Exciting application possibilities with EM-seq
Theoretical DNA methylation microarrays
EM-seq could be replaced with bisulfite-converted DNA for use in methylation microarrays without altering single-stranded DNA probe collections or downstream analysis pipelines. Bisulfite-converted DNA is often used in microarrays to identify methylated cytosines at CpG islands, differentially methylated sites, enhancers, or transcription factor binding sites. TAPS methods cannot be directly replaced without the design of new single-stranded DNA probes because TAPS directly recognizes 5 mC. Here again, switching to enzymatic conversion is a convenient way to improve the quality of your data representation.livemethylation.
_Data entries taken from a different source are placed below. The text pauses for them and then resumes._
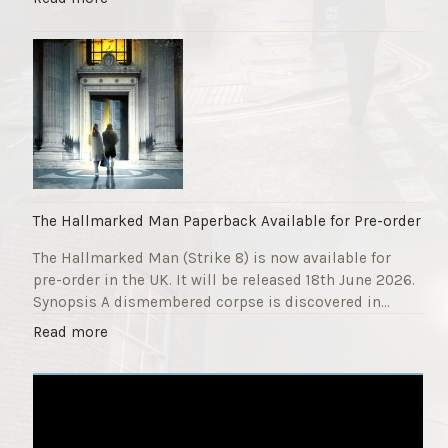
F
T
u
h
n
e
d
S
r
t
a
r
i
i
s
k
e
e
r
9
The Hallmarked Man Paperback Available for Pre-order
"
T
The Hallmarked Man (Strike 8) is now available for
i
pre-order in the UK. It will be released 18th June 2026.
t
Synopsis A dismembered corpse is discovered in…
l
e
"
Read more
i
T
s
h
‘
e
S
H
l
a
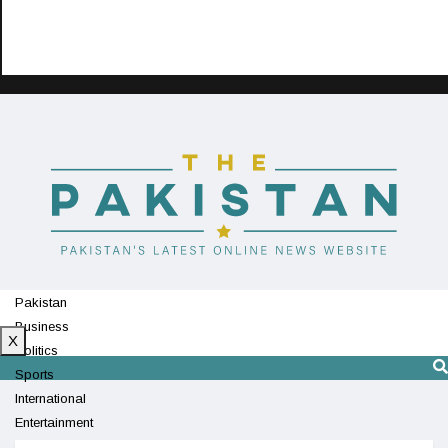
Pakistan
Business
X
Politics
Sports
International
Entertainment
Technology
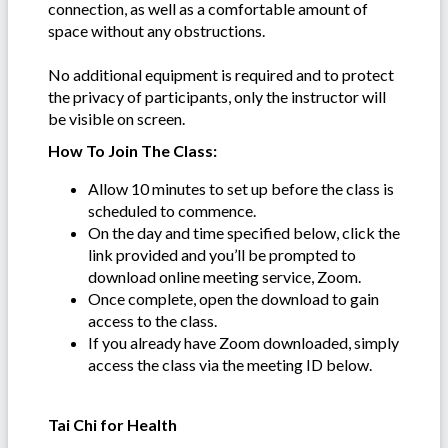
connection, as well as a comfortable amount of
space without any obstructions.
No additional equipment is required and to protect
the privacy of participants, only the instructor will
be visible on screen.
How To Join The Class:
Allow 10 minutes to set up before the class is
scheduled to commence.
On the day and time specified below, click the
link provided and you’ll be prompted to
download online meeting service, Zoom.
Once complete, open the download to gain
access to the class.
If you already have Zoom downloaded, simply
access the class via the meeting ID below.
Tai Chi for Health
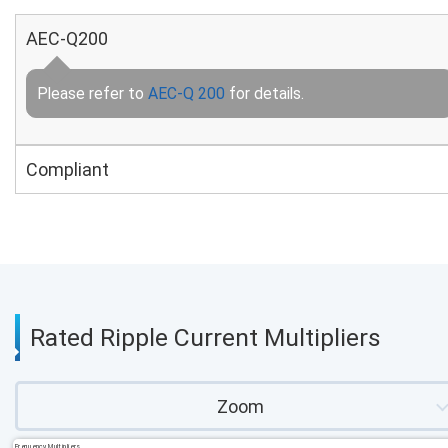
AEC-Q200
Please refer to
AEC-Q 200
for details.
Compliant
Rated Ripple Current Multipliers
Zoom
Frequency Multipliers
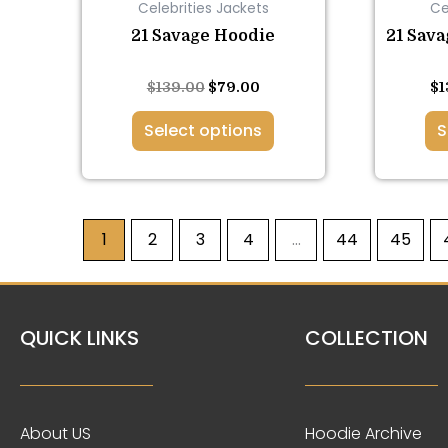
Celebrities Jackets
Ce
on
the
21 Savage Hoodie
21 Sava
product
page
Rated
Rated
$
139.00
$
79.00
$
1
5.00
5.00
out of 5
out of 5
Select options
S
1
2
3
4
…
44
45
QUICK LINKS
COLLECTION
About US
Hoodie Archive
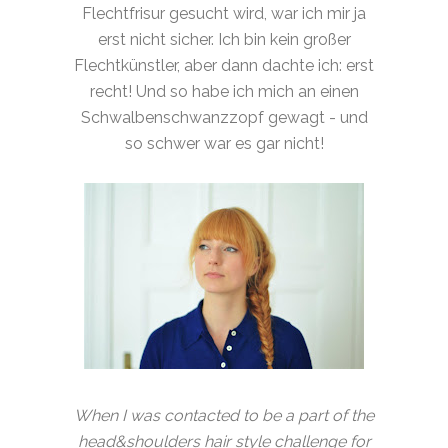
Flechtfrisur gesucht wird, war ich mir ja
erst nicht sicher. Ich bin kein großer
Flechtkünstler, aber dann dachte ich: erst
recht! Und so habe ich mich an einen
Schwalbenschwanzzopf gewagt - und
so schwer war es gar nicht!
When I was contacted to be a part of the
head&shoulders hair style challenge for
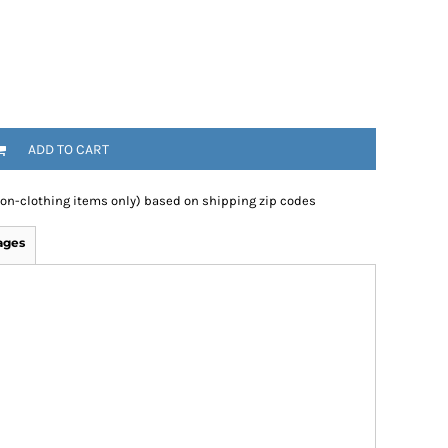
ADD TO CART
non-clothing items only) based on shipping zip codes
ages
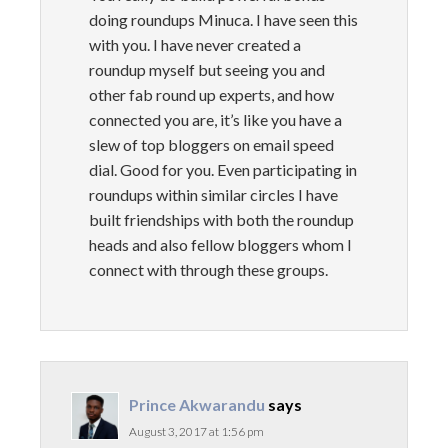
doing roundups Minuca. I have seen this
with you. I have never created a
roundup myself but seeing you and
other fab round up experts, and how
connected you are, it’s like you have a
slew of top bloggers on email speed
dial. Good for you. Even participating in
roundups within similar circles I have
built friendships with both the roundup
heads and also fellow bloggers whom I
connect with through these groups.
Prince Akwarandu
says
August 3, 2017 at 1:56 pm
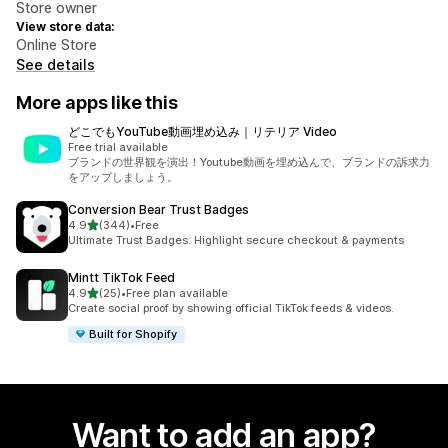
Store owner
View store data:
Online Store
See details
More apps like this
どこでもYouTube動画埋め込み｜リテリア Video
Free trial available
ブランドの世界観を演出！Youtube動画を埋め込んで、ブランドの訴求力
をアップしましょう。
Conversion Bear Trust Badges
out of 5 stars
4.9
(344)
•
Free
344 total reviews
Ultimate Trust Badges: Highlight secure checkout & payments
Mintt TikTok Feed
out of 5 stars
4.9
(25)
•
Free plan available
25 total reviews
Create social proof by showing official TikTok feeds & videos.
Built for Shopify
Want to add an app?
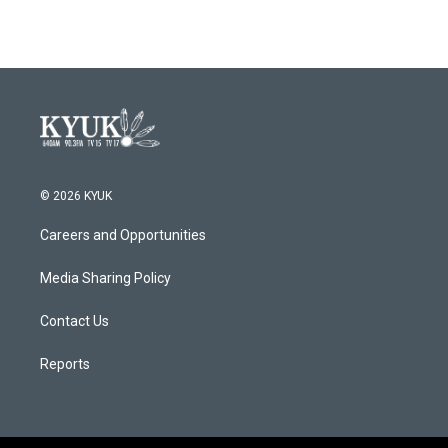
© 2026 KYUK
Careers and Opportunities
Media Sharing Policy
Contact Us
Reports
Opportunities for 5hmC detection
Variations on the EM-seq and TAPS methods, as well as ACE-seq can be used to detect 5hmC content. These methods are non-destructive and provide an alternative route to gain insight into the role of 5hmCs in gene regulation. Established methods that can interrogate 5mC and 5hmC individually based on bisulfite sequencing still cause DNA damage, as does traditional bisulfite sequencing.
Bisulfite-seq is no bargain
In my opinion, it makes sense that so many central sequencing labs refuse to perform Bisulfite-seq. Your project can investigate the methylation of a single gene, patterns within a genome, or even across multiple genomes. Their research could link methylation of individual cells, tissues or cell-free DNA samples to developmental, cancer or other disease phenotypes. Or maybe you're in a bind, with only a few challenging sample recordings available to study. For a long time, researchers kept their noses up at the opportunity to analyze methylomes because bisulfite conversion was apparently the only option. I like to think of enzymatic conversion as a breath of fresh air.